Away from all the amphibian romance, in the quiet of the greenhouse, I started a bit of re-organising. This year I'll grow the tomatoes in a border that wasn't used last year. So I moved the benches (tables really, they seem to be called the 'greenhouse bench' or the 'staging' in books) from one side to another, dug a trench in the border and filled it with well-rotted FYM (farmhouse manure to the uninitiated) and my own compost. The latter smelled a lot sweeter than the former, I can tell you...  And compost really does smell sweet you know - it's amazing: it's messy and mucky and looks as though it should smell foul, but it has a lovely earthy and sweet smell when it's ready. I'm not the queen of compost, my approach is rather haphazard: lash on the raw kitchen leavings and the garden waste, turn it when you think of it and hope for the best. And the thing is, this works! There's no doubt it would work more quickly if I had two piles on the go and used the right mix of nitrogen-rich waste to other waste or whatever, but even being less than rigorous about it, you can still end up with some rich, dark, crumbly goodness. It's science, it's life, it happens almost in spite of me, but I still feel like an alchemist when I dig out the good stuff from the bottom of the pile.

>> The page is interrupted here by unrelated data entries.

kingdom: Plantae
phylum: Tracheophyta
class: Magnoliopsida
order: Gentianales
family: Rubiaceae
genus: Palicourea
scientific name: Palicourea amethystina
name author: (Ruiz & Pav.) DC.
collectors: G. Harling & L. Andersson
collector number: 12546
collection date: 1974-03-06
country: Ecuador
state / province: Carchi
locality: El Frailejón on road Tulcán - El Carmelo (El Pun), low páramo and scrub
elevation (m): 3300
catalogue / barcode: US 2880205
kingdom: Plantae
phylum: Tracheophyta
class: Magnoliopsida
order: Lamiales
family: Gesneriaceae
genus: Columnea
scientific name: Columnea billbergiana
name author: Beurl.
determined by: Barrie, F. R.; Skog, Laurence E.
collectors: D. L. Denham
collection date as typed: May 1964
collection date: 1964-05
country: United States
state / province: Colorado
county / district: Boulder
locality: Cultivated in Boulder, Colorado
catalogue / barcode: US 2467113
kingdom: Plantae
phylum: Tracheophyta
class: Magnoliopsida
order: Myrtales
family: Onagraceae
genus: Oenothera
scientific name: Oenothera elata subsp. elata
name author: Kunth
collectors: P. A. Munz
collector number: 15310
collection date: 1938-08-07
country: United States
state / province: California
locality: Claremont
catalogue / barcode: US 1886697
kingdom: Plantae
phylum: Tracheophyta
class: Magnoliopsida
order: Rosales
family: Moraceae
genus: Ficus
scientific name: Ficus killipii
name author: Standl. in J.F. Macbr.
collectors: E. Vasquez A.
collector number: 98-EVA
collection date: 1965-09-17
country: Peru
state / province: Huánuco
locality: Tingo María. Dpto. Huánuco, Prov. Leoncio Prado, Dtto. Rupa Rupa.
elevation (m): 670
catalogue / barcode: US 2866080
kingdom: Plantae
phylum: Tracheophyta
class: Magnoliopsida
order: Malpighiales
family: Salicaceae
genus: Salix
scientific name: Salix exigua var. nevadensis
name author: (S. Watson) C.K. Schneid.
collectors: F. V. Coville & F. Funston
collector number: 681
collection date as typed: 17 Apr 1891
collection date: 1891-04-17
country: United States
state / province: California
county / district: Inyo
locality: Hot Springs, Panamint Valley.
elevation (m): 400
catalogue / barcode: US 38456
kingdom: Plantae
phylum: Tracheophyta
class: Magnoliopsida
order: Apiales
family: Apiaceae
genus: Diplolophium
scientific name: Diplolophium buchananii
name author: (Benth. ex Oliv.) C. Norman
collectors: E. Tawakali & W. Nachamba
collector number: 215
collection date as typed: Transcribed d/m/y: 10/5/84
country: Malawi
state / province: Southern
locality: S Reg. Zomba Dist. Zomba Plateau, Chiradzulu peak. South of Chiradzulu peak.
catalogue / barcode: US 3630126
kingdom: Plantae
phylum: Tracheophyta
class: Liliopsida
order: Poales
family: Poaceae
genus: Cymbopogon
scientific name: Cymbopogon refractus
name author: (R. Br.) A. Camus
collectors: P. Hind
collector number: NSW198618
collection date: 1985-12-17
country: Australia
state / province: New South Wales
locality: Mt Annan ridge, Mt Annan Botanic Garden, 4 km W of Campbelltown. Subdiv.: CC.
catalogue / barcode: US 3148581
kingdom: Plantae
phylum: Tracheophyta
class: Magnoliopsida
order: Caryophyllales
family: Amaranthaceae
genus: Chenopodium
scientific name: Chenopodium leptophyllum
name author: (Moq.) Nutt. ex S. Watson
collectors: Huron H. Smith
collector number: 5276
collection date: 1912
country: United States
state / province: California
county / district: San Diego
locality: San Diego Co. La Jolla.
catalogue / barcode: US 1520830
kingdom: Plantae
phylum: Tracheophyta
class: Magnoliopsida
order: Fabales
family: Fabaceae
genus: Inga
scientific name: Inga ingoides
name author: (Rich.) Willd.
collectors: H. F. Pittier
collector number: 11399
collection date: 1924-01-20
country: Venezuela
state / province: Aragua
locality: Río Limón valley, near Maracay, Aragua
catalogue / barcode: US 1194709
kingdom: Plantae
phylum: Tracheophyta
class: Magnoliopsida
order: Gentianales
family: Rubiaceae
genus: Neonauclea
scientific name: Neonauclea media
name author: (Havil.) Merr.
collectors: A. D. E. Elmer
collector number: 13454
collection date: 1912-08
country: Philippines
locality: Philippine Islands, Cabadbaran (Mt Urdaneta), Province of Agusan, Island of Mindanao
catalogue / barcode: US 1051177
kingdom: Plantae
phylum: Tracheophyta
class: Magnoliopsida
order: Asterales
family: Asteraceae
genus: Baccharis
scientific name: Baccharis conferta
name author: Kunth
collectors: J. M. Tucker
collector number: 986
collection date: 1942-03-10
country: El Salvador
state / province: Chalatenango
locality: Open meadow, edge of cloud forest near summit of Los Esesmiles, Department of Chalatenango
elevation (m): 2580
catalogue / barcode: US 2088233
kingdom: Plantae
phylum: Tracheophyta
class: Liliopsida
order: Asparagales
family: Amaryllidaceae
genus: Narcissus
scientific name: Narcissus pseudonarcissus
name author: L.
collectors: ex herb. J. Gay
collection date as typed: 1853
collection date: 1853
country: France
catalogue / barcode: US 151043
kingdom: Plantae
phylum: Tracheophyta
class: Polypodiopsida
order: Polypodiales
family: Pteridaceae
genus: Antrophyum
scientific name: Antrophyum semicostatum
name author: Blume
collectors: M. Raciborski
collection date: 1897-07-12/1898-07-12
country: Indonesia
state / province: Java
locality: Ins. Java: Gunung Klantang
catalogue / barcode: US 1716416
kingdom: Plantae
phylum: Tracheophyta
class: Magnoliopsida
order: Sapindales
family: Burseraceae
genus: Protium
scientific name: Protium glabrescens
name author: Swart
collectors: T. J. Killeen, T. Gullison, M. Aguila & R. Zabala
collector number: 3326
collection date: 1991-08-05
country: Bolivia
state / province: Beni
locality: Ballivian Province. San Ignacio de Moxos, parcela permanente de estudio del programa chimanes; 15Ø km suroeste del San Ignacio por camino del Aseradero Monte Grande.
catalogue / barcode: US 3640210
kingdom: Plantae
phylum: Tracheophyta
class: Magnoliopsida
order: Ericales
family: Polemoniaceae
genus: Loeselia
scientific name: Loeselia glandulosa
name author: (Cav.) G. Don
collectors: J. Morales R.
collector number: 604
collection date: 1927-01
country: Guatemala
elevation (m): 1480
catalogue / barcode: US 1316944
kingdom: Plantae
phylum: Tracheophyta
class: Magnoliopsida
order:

In other news from the garden, I paid my first visit of the year to Mount Venus nursery. I'd been wanting to get another witch hazel for a while - Hamemelis intermedia 'Jelena', the flowers of which are a warm orange with almost an apricot tint. On a misty morning, we went up to the walled garden and it was great to see Paul and Oliver again--got the new gardening year off to a good start. Mount Venus have a gorgeous selection of witch hazels this winter and my only problem was showing some restraint - my tiny garden doesn't have room for the number and variety that I'd love to have in it. Jelena is now in her new home, in the front garden, and I hope she'll settle in and be very happy with us. 'Pallida', in the back garden, is slowly coming into flower. I was wondering if it's the lack of light, which it may well be, and Oliver--whom I asked about it--said it may also be that if it flowered well in the pot last year (before I got it and planted it), it may not flower as well in its first year in open ground, taking a little longer to settle. Whatever the reason, I'm delighted to see its flowers anyway and look forward to even more of them next year.

Finally, from Wicklow, first some glinting mica in the sands of the edge of the Dargle river. Second, a reminder to me of something that Oliver said a while ago: there's so much to see all around us in Ireland that can inspire us as to how things might look in our own gardens. Here are Hart's Tongue and Dryopteris ferns, looking splendid with ne'er a designer nor a gardener in sight.